The Southwest Airlines Pilots Association is considering multiple picket protests in the fourth quarter as union members say they are suffering from a slew of problems, including a lack of hotels and food availability, clarity on COVID-related protocols and abrupt schedule changes amid rising travel demand.
SWAPA president Casey Murray claimed in a video message on Thursday that while the union has made multiple attempts to meet with Southwest to resolve the issues, members have been met with "reluctance and a lack of understanding, and sometimes straight up hostility."
"We must accept that our efforts to improve efficiency and make Southwest Airlines more competitive have fallen on deaf ears time and time again, because the company has made it clear that they are comfortable with the operation as is managed today…these decisions are impacting not just pilots, but other frontline workers, as well as our customers." Murray said. "We are asking for you to stand with us and show the company that we are resolute in our insistence that they begin to address their immediate operational issues and accept SWAPA as a partner to resolve the chronic problems that cloud our airline's future."
Murray argued that SWAPA has offered "many solutions over the years that create margin" for both Southwest pilots and the airline as a whole, but that management's refusal to try the union's solutions or engage in a discussion has lead members to consider the protests.
"SWAPA is taking these actions because our pilots love Southwest Airlines and we want to protect and preserve it," Murray concluded. "Until management starts taking us seriously and addresses some of our pilots concerns, we cannot sit idly by and wait for things to fall further apart."
Southwest vice president of flight operations Bob Waltz told FOX Business the airline has teams "working diligently to adapt to the current environment and support our employees during this peak travel season, including efforts focused on providing support to our pilots."
Southwest Airlines plane.
"We routinely work with the Southwest Airlines Pilots Association on a variety of matters that affect our pilots, but we also have a responsibility to consider a number of factors before implementation of suggestions," Waltz added. "We remain committed to listening to feedback and proactively working to address issues as we navigate the months ahead."
The call from pilots comes after TWU Local 556, the Southwest flight attendants union, sent a letter to CEO Gary Kelly on Tuesday demanding improvements in working conditions, protection for members against unruly passengers, an end to the "abusive nature" of extended duty days and reschedules, stopping additional pairings on flights, and terminating the company's use of emergency sick call procedures.
"We have experienced technology failures, severe understaffing and operational failures that are completely out of our control, yet we suffer the sometimes violent frustration of our customers as the face of Southwest Airlines. We need support in any and every way possible," the union wrote. "We refuse to continue to be treated like our safety and our ability to perform our duties is an afterthought. Our Members are at a breaking point and we believe now more than ever the company must work with us to solve issues for our members and for the operation of our company."
Pilots and flight attendants working with competitor American Airlines have also made similar complaints.

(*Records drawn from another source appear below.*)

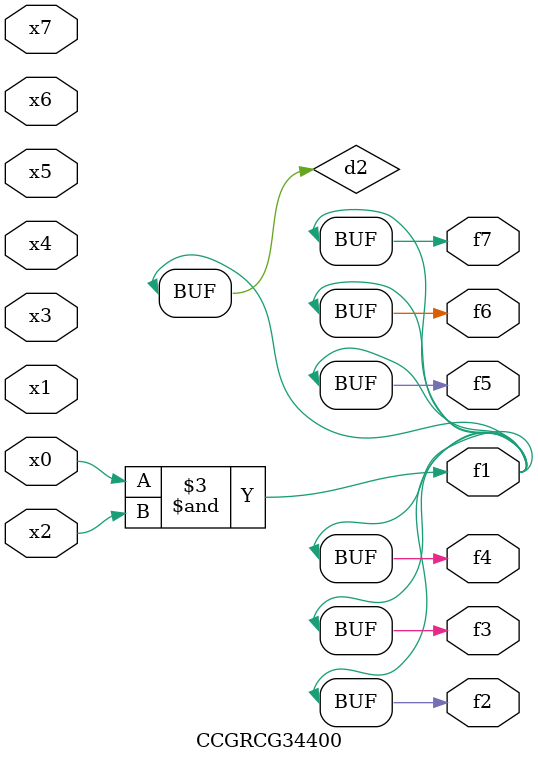
<source format=v>
module CCGRCG34400(
	input x0, x1, x2, x3, x4, x5, x6, x7,
	output f1, f2, f3, f4, f5, f6, f7
);

	wire d1, d2;

	nor (d1, x3, x6);
	and (d2, x0, x2);
	assign f1 = d2;
	assign f2 = d2;
	assign f3 = d2;
	assign f4 = d2;
	assign f5 = d2;
	assign f6 = d2;
	assign f7 = d2;
endmodule

</source>
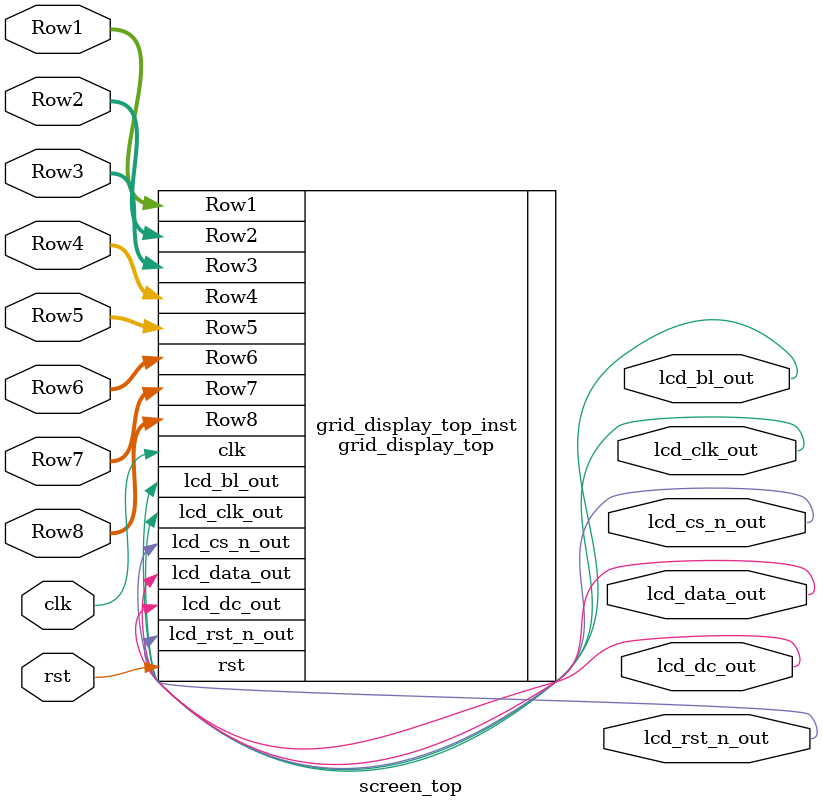
<source format=v>
module screen_top (
    input wire clk,
    input wire rst,

    // from GM
    input [39:0] Row1,
    input [39:0] Row2,
    input [39:0] Row3,
    input [39:0] Row4,
    input [39:0] Row5,
    input [39:0] Row6,
    input [39:0] Row7,
    input [39:0] Row8,

    // for lcd screen
    output wire lcd_rst_n_out,
    output wire lcd_bl_out,
    output wire lcd_dc_out,
    output wire lcd_clk_out,
    output wire lcd_data_out,
    output wire lcd_cs_n_out
);

    grid_display_top grid_display_top_inst (
    .clk(clk),
    .rst(rst),
    .Row1(Row1),
    .Row2(Row2),
    .Row3(Row3),
    .Row4(Row4),
    .Row5(Row5),
    .Row6(Row6),
    .Row7(Row7),
    .Row8(Row8),
    .lcd_rst_n_out(lcd_rst_n_out),
    .lcd_bl_out(lcd_bl_out),
    .lcd_dc_out(lcd_dc_out),
    .lcd_clk_out(lcd_clk_out),
    .lcd_data_out(lcd_data_out),
    .lcd_cs_n_out(lcd_cs_n_out)
);

   
    
endmodule
</source>
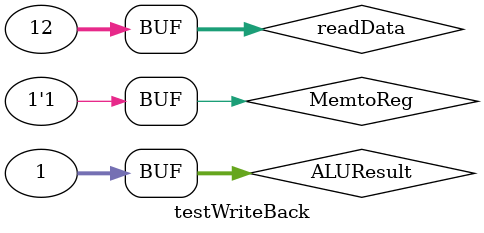
<source format=v>
`timescale 1ns / 1ps


module testWriteBack;

	// Inputs
	reg MemtoReg;
	reg [31:0] readData;
	reg [31:0] ALUResult;

	// Outputs
	wire [31:0] writeData;

	// Instantiate the Unit Under Test (UUT)
	writeBack uut (
		.MemtoReg(MemtoReg), 
		.readData(readData), 
		.ALUResult(ALUResult), 
		.writeData(writeData)
	);

	initial begin
		// Initialize Inputs
		MemtoReg = 0;
		readData = 12;
		ALUResult = 1;

		// Wait 100 ns for global reset to finish
		#100;
      MemtoReg=1;
		// Add stimulus here

	end
      
endmodule


</source>
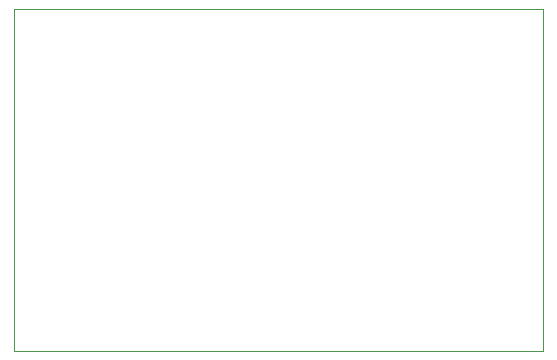
<source format=gbr>
G04 #@! TF.FileFunction,Profile,NP*
%FSLAX46Y46*%
G04 Gerber Fmt 4.6, Leading zero omitted, Abs format (unit mm)*
G04 Created by KiCad (PCBNEW (2015-08-05 BZR 6055, Git fa29c62)-product) date 24/12/2015 2:00:31 PM*
%MOMM*%
G01*
G04 APERTURE LIST*
%ADD10C,0.100000*%
G04 APERTURE END LIST*
D10*
X119126000Y-133604000D02*
X119126000Y-162560000D01*
X74295000Y-162560000D02*
X74295000Y-161417000D01*
X119126000Y-162560000D02*
X74295000Y-162560000D01*
X74295000Y-133604000D02*
X74295000Y-162306000D01*
X119126000Y-133604000D02*
X74295000Y-133604000D01*
M02*

</source>
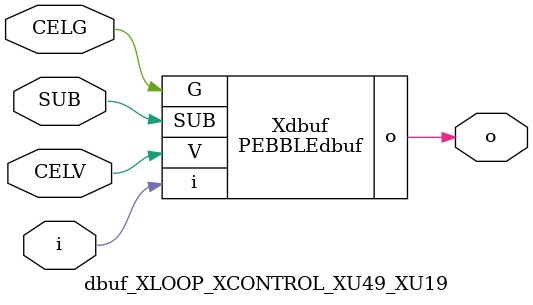
<source format=v>



module PEBBLEdbuf ( o, G, SUB, V, i );

  input V;
  input i;
  input G;
  output o;
  input SUB;
endmodule

//Celera Confidential Do Not Copy dbuf_XLOOP_XCONTROL_XU49_XU19
//Celera Confidential Symbol Generator
//Digital Buffer
module dbuf_XLOOP_XCONTROL_XU49_XU19 (CELV,CELG,i,o,SUB);
input CELV;
input CELG;
input i;
input SUB;
output o;

//Celera Confidential Do Not Copy dbuf
PEBBLEdbuf Xdbuf(
.V (CELV),
.i (i),
.o (o),
.SUB (SUB),
.G (CELG)
);
//,diesize,PEBBLEdbuf

//Celera Confidential Do Not Copy Module End
//Celera Schematic Generator
endmodule

</source>
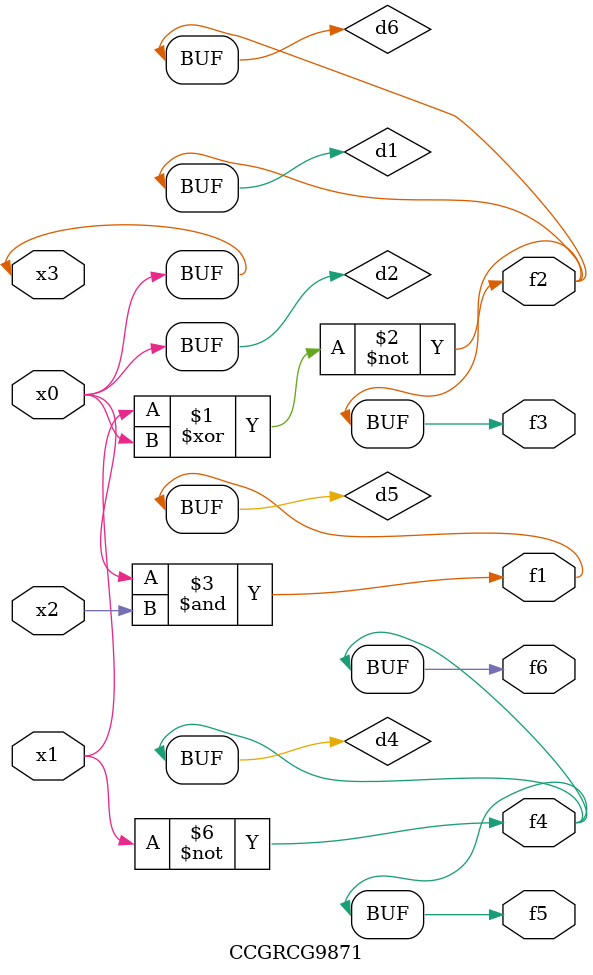
<source format=v>
module CCGRCG9871(
	input x0, x1, x2, x3,
	output f1, f2, f3, f4, f5, f6
);

	wire d1, d2, d3, d4, d5, d6;

	xnor (d1, x1, x3);
	buf (d2, x0, x3);
	nand (d3, x0, x2);
	not (d4, x1);
	nand (d5, d3);
	or (d6, d1);
	assign f1 = d5;
	assign f2 = d6;
	assign f3 = d6;
	assign f4 = d4;
	assign f5 = d4;
	assign f6 = d4;
endmodule

</source>
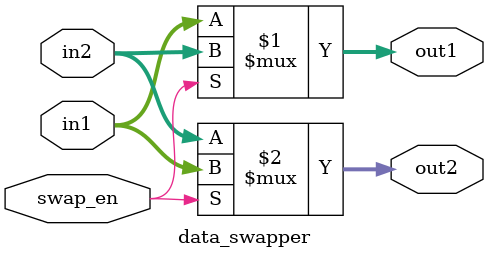
<source format=v>
module data_swapper #(
    parameter N = 8   // Độ rộng dữ liệu (bit)
)(
    input  [N-1:0] in1,  // Đầu vào 1
    input  [N-1:0] in2,  // Đầu vào 2
    input          swap_en, // Tín hiệu điều khiển hoán đổi
    output [N-1:0] out1, // Đầu ra 1
    output [N-1:0] out2  // Đầu ra 2
);

    assign out1 = (swap_en) ? in2 : in1;
    assign out2 = (swap_en) ? in1 : in2;

endmodule

</source>
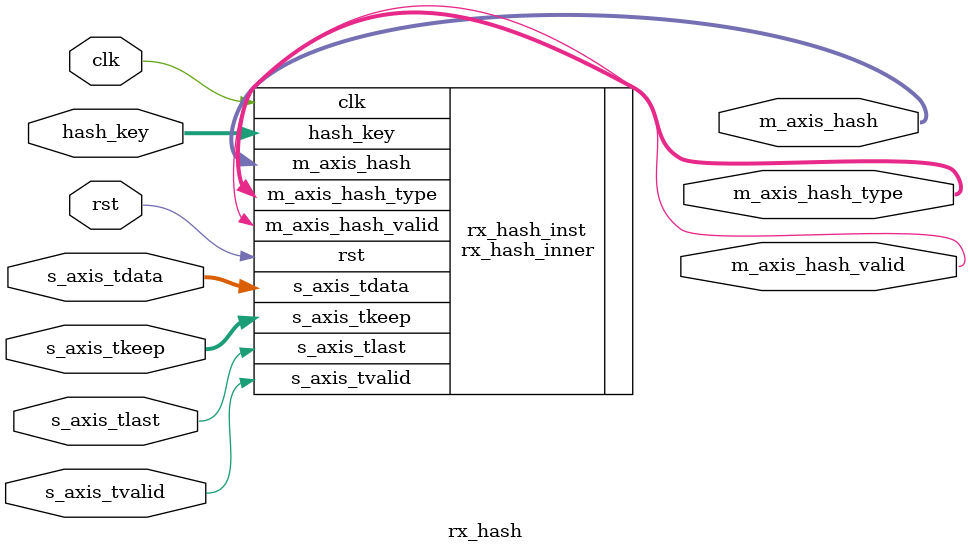
<source format=v>
/*

Copyright 2019, The Regents of the University of California.
All rights reserved.

Redistribution and use in source and binary forms, with or without
modification, are permitted provided that the following conditions are met:

   1. Redistributions of source code must retain the above copyright notice,
      this list of conditions and the following disclaimer.

   2. Redistributions in binary form must reproduce the above copyright notice,
      this list of conditions and the following disclaimer in the documentation
      and/or other materials provided with the distribution.

THIS SOFTWARE IS PROVIDED BY THE REGENTS OF THE UNIVERSITY OF CALIFORNIA ''AS
IS'' AND ANY EXPRESS OR IMPLIED WARRANTIES, INCLUDING, BUT NOT LIMITED TO, THE
IMPLIED WARRANTIES OF MERCHANTABILITY AND FITNESS FOR A PARTICULAR PURPOSE ARE
DISCLAIMED. IN NO EVENT SHALL THE REGENTS OF THE UNIVERSITY OF CALIFORNIA OR
CONTRIBUTORS BE LIABLE FOR ANY DIRECT, INDIRECT, INCIDENTAL, SPECIAL,
EXEMPLARY, OR CONSEQUENTIAL DAMAGES (INCLUDING, BUT NOT LIMITED TO, PROCUREMENT
OF SUBSTITUTE GOODS OR SERVICES; LOSS OF USE, DATA, OR PROFITS; OR BUSINESS
INTERRUPTION) HOWEVER CAUSED AND ON ANY THEORY OF LIABILITY, WHETHER IN
CONTRACT, STRICT LIABILITY, OR TORT (INCLUDING NEGLIGENCE OR OTHERWISE) ARISING
IN ANY WAY OUT OF THE USE OF THIS SOFTWARE, EVEN IF ADVISED OF THE POSSIBILITY
OF SUCH DAMAGE.

The views and conclusions contained in the software and documentation are those
of the authors and should not be interpreted as representing official policies,
either expressed or implied, of The Regents of the University of California.

*/

// Language: Verilog 2001

`timescale 1ns / 1ps

/*
 * Receive hashing module
 */
module rx_hash #
(
    // Width of AXI stream interfaces in bits
    parameter DATA_WIDTH = 256,
    // AXI stream tkeep signal width (words per cycle)
    parameter KEEP_WIDTH = (DATA_WIDTH/8)
)
(
    input  wire                   clk,
    input  wire                   rst,

    /*
     * AXI input
     */
    input  wire [DATA_WIDTH-1:0]  s_axis_tdata,
    input  wire [KEEP_WIDTH-1:0]  s_axis_tkeep,
    input  wire                   s_axis_tvalid,
    input  wire                   s_axis_tlast,

    /*
     * Control
     */
    input  wire [40*8-1:0]        hash_key,

    /*
     * Hash output
     */
    output wire [31:0]            m_axis_hash,
    output wire [3:0]             m_axis_hash_type,
    output wire                   m_axis_hash_valid
);

initial begin
    if (DATA_WIDTH != 256) begin $error; $finish; end
    if (KEEP_WIDTH != 32) begin $error; $finish; end
end

rx_hash_inner rx_hash_inst (
    .clk(clk),
    .rst(rst),

    .s_axis_tdata(s_axis_tdata),
    .s_axis_tkeep(s_axis_tkeep),
    .s_axis_tvalid(s_axis_tvalid),
    .s_axis_tlast(s_axis_tlast),

    .hash_key(hash_key),

    .m_axis_hash(m_axis_hash),
    .m_axis_hash_type(m_axis_hash_type),
    .m_axis_hash_valid(m_axis_hash_valid)
);

endmodule

</source>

Southwest operated 650 more daily round-trip flights in June than it did in March, a 25% increase, and the number of passengers and the bags they checked nearly doubled. Meanwhile, the airline's on-time performance dropped to 62.4% in June and was at about 67% in July, according to Southwest executives. In comparison, on-time performance in 2019 was 75.1% in June and 80.3% in July, respectively.
More than 1.6 million passengers traveled through airport checkpoints on Wednesday, according to the Transportation Security Administration.
On Southwest's second quarter earnings call, chief operating officer Mike Van de Vaan pledged the airline will "do better" moving forward following a series of flight delays or cancellations as a result of its operational challenges.
In order to alleviate its staffing issues, Southwest plans to offer employees "premium pay" to work on scheduled days off and is looking to ramp up hiring in several of its large cities. The airline will also give its employees 20,000 "Southwest Airlines Gratitude (SWAG) Points" for referrals who are offered a position and complete six months with the carrier.